• [Dataset content]
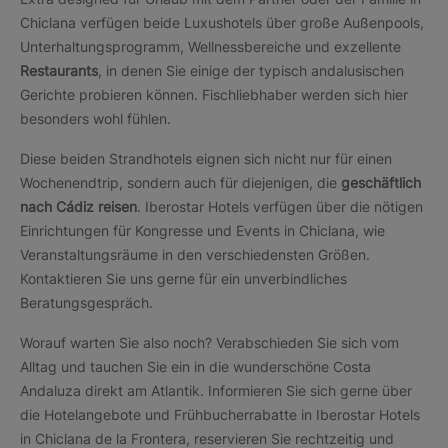
Chiclana verfügen beide Luxushotels über große Außenpools,
Unterhaltungsprogramm, Wellnessbereiche und exzellente
Restaurants
, in denen Sie einige der typisch andalusischen
Gerichte probieren können. Fischliebhaber werden sich hier
besonders wohl fühlen.
Diese beiden Strandhotels eignen sich nicht nur für einen
Wochenendtrip, sondern auch für diejenigen, die
geschäftlich
nach Cádiz reisen
. Iberostar Hotels verfügen über die nötigen
Einrichtungen für Kongresse und Events in Chiclana, wie
Veranstaltungsräume in den verschiedensten Größen.
Kontaktieren Sie uns gerne für ein unverbindliches
Beratungsgespräch.
Worauf warten Sie also noch? Verabschieden Sie sich vom
Alltag und tauchen Sie ein in die wunderschöne Costa
Andaluza direkt am Atlantik. Informieren Sie sich gerne über
die Hotelangebote und Frühbucherrabatte in Iberostar Hotels
in Chiclana de la Frontera, reservieren Sie rechtzeitig und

• [Work item]
Treating the line with "Alltag und tauchen" as the last line to include, retype the records exactly from their first line, excluding pictures.

• [Your response]
Chiclana verfügen beide Luxushotels über große Außenpools,
Unterhaltungsprogramm, Wellnessbereiche und exzellente
Restaurants
, in denen Sie einige der typisch andalusischen
Gerichte probieren können. Fischliebhaber werden sich hier
besonders wohl fühlen.
Diese beiden Strandhotels eignen sich nicht nur für einen
Wochenendtrip, sondern auch für diejenigen, die
geschäftlich
nach Cádiz reisen
. Iberostar Hotels verfügen über die nötigen
Einrichtungen für Kongresse und Events in Chiclana, wie
Veranstaltungsräume in den verschiedensten Größen.
Kontaktieren Sie uns gerne für ein unverbindliches
Beratungsgespräch.
Worauf warten Sie also noch? Verabschieden Sie sich vom
Alltag und tauchen Sie ein in die wunderschöne Costa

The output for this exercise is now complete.